「キリサキ」 田代裕彦 (富士見ミステリー文庫)

いったん死んだ”俺”は、不思議な案内人の導きで生き返ることに。
だが、目覚めた”俺”がはいっていたのは霧崎いづみという少女の身体。
とりあえず霧崎いづみとして暮らしはじめた主人公の周囲で、連続殺人魔”キリサキ”による殺人事件が起こる…。

「平井骸惚此中ニ有リ」の作者の新作は、人格転移のような特殊設定とわけあり主人公の視点で語られる連続殺人鬼のお話。
主人公の”俺”が読み手の感情移入を阻むような歪さをもっていて、自殺やいじめや猟奇殺人を扱っているので話の雰囲気が暗い。

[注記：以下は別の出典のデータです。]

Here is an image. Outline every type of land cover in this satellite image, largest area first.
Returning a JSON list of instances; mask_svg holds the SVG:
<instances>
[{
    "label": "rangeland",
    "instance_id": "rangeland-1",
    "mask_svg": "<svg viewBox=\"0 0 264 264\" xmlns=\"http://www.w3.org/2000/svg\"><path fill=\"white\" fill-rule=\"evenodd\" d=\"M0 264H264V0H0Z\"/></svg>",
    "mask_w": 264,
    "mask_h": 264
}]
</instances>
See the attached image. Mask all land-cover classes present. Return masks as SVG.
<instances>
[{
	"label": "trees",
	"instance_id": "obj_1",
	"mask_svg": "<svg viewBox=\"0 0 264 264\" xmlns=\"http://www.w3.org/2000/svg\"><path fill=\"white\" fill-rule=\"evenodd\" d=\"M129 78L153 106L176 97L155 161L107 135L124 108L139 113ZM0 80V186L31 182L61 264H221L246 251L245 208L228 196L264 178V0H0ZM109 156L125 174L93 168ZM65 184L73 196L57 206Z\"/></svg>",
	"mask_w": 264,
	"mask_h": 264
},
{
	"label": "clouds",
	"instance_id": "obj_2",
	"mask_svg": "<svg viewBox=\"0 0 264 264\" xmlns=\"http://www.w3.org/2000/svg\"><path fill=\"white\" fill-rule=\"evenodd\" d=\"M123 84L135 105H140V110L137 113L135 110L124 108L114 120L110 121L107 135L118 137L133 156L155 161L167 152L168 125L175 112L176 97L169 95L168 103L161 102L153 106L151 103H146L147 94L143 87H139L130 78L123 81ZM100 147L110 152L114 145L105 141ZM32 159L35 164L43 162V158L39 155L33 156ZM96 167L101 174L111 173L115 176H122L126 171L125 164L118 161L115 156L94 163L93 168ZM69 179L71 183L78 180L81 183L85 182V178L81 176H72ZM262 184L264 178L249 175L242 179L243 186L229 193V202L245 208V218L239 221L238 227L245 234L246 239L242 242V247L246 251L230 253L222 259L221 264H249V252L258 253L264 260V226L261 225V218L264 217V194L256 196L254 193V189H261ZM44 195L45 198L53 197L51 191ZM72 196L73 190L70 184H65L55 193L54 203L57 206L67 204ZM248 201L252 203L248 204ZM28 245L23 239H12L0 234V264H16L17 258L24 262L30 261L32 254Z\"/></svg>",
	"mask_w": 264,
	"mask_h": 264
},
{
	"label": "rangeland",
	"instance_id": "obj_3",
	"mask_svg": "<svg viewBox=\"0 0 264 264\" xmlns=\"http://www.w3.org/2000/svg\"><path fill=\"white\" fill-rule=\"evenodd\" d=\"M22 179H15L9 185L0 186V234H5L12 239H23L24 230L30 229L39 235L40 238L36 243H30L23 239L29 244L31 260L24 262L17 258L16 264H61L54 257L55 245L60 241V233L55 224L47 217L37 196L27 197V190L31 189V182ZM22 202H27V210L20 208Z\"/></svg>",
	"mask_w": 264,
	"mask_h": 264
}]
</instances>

富士ミスにしてはLOVEも萌えもありゃしないので、そのへんの楽しみは皆無。
感情移入できそうなキャラってナヴィくらいかなあ。ああ、刑事さん2人組も結構いい味出してるか。
ただ、そのぶん作品に漂う不穏な気配やサスペンス展開は雰囲気があって良い。しかも、ミステリとしてもなかなかの出来。
いろいろ考えながら読んでいたにも関わらず、こちらの予想を軽く上回る捻った真相に正直びっくり。
ややー、これは良いですよー。解決編へ向けての伏線の張り方も上手いものだし、構成の妙と謎解きのもたらすサプライズには感心させられちゃいました。うん、とても面白かった。
「平井骸惚」とはまた違った形のライトノベル・ミステリの秀作。